Biography of Niuserre


Niuserre was the second son of Neferirkare and Khentkaus II to have ascended to the throne. He was married to a woman named Reput-Nebu, of whom a statue was discovered in the valley-temple connected to his and Neferirkare's pyramid complex. It is not known whether he had any children (that out-lived him).

The Turin King-list is somewhat damaged at the point where Niuserre's name is mentioned, and only allows us to state that he ruled for more than 10 years. The highest known year reference is dated to the year of the 7th year count. If the cattle counts were held at regular two year intervals, this would be the 13th year of his reign.
The 44 years credited to him by Manetho is considered unreliable. The representation of a Sed-festival found in his solar-temple may indicate that he ruled at least for 30 years, although its is also possible that this representation refers to the magical rejuvenation of the king after his death.

An inscription found in the Sinai shown Niuserre triumphant over his enemies. It is debatable whether this inscription refers to an actual victory of Niuserre, or whether it was merely symbolic. It does, however, show that Niuserre was active in the Sinai.

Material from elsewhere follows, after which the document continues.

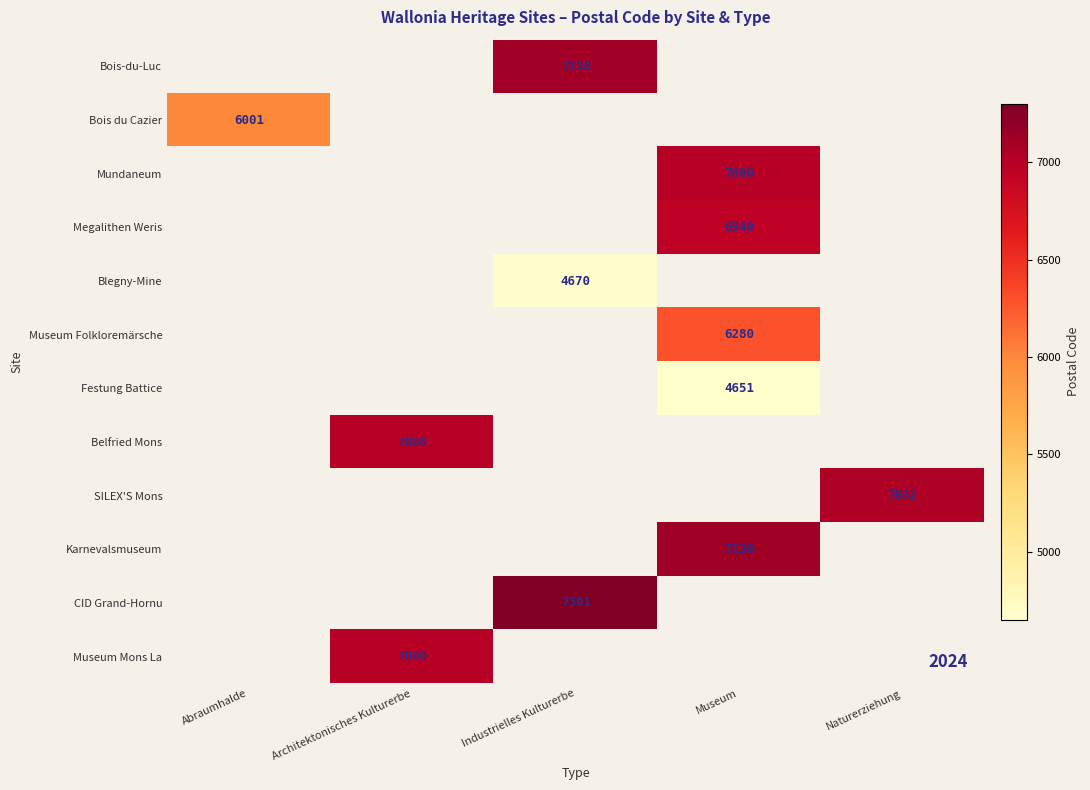

Is it true that Belfried Mons equals 7000 at Architektonisches Kulturerbe?

True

He built a solar-temple, named Shesepu-ib-Re, in Abu Gurab, about a kilometre to the north of Abusir. Not only is this the biggest and most complete solar-temple, it is also the only one that was constructed completely of stone. The many finely carved reliefs that remain show the king during a Sed-festival and the world as created by the solar god, with representations of the seasons and the provinces of Egypt. With the reign of Niuserre, the solar-cult appears to have come to its summit.

The monumental altar at the Solar Temple of Niuserre at Abu Gorab.

The monumental altar at the Solar Temple of Niuserre at Abu Gorab.

The pyramid-complex of Niuserre is located at Abusir, between the pyramids of Sahure and Neferirkare. Instead of building his own valley temple, he had his pyramid complex connected to the valley temple of Neferirkare.